» TASK STATEMENT
Render as a numbered list everything from the line containing "On Wednesday, do" down to the line containing "do not overlap.", skipping blank lines.

» DATA
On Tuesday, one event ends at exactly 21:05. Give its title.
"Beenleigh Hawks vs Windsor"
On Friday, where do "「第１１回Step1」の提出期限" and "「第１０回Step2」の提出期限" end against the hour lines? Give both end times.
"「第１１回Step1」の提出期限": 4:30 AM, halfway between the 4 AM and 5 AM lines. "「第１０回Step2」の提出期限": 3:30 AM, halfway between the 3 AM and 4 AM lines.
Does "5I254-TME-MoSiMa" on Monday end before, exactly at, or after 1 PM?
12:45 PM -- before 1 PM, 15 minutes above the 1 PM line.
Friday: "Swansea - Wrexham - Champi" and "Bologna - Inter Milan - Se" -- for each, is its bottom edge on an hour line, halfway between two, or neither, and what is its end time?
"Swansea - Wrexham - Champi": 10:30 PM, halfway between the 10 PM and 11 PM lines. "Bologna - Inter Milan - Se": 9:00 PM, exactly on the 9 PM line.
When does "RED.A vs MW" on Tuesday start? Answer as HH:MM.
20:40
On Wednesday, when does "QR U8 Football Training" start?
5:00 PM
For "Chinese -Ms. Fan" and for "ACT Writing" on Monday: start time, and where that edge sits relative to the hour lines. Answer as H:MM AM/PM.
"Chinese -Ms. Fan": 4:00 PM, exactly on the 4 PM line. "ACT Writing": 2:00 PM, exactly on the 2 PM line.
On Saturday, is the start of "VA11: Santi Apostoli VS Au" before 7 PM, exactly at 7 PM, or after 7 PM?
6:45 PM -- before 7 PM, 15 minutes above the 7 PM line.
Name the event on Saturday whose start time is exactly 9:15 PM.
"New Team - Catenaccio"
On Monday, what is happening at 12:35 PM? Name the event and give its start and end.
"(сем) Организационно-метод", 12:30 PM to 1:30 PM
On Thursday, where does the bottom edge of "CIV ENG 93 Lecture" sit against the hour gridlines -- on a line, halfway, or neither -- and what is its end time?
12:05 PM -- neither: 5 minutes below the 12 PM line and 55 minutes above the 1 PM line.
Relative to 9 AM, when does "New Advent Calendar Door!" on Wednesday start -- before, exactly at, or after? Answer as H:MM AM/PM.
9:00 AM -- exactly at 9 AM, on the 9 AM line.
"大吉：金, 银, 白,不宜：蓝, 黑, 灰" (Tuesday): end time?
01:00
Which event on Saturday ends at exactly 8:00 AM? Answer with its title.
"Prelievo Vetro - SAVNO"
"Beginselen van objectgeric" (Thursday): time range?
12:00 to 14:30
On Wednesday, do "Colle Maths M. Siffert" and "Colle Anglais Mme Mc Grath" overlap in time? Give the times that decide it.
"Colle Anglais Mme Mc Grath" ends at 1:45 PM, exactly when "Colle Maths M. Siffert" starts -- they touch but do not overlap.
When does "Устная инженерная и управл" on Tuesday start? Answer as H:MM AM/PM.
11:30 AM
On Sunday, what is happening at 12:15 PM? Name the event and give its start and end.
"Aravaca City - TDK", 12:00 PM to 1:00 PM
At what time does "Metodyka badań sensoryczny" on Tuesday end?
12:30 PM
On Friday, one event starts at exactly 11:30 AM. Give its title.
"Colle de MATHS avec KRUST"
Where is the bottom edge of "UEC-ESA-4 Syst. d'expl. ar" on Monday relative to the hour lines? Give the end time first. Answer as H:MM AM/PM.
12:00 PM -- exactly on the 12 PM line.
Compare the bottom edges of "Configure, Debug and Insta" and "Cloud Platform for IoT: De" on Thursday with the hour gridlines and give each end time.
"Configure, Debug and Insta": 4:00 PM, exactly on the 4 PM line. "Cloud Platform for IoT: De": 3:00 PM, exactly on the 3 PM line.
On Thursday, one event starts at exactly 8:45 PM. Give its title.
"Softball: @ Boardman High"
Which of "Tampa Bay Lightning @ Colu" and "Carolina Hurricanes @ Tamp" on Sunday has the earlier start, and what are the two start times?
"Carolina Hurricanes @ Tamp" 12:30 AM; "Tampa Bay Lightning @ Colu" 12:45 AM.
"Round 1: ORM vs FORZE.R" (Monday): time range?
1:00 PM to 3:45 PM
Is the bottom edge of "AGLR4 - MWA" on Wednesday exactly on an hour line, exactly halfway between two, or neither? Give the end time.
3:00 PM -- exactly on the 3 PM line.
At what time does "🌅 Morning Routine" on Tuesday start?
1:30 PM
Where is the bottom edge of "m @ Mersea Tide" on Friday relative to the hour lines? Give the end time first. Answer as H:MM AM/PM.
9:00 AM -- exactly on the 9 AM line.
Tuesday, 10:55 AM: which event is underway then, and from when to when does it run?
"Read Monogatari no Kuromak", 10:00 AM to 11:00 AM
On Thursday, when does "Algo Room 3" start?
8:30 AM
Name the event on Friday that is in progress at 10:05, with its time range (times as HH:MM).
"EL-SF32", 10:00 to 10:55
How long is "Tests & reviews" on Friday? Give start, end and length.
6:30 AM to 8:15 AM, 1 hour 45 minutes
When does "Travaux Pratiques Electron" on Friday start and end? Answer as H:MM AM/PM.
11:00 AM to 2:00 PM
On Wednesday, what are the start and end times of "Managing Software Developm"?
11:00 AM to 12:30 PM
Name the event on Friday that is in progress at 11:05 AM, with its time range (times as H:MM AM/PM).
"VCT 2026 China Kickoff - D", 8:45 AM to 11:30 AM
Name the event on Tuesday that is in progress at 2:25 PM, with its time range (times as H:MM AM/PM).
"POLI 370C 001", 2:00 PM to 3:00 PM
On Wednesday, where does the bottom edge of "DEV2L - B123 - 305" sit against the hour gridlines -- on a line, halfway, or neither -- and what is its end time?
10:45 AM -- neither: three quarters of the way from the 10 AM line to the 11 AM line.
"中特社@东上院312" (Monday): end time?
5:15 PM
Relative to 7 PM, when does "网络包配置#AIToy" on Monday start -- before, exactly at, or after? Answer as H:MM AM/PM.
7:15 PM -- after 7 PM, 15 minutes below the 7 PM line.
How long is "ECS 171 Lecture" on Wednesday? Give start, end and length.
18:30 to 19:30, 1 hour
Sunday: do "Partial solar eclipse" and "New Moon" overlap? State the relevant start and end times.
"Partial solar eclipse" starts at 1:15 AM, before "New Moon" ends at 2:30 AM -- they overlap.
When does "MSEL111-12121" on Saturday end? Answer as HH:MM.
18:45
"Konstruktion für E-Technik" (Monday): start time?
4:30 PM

» COMPLETED TASK
1. On Wednesday, do "Colle Maths M. Siffert" and "Colle Anglais Mme Mc Grath" overlap in time? Give the times that decide it.
2. "Colle Anglais Mme Mc Grath" ends at 1:45 PM, exactly when "Colle Maths M. Siffert" starts -- they touch but do not overlap.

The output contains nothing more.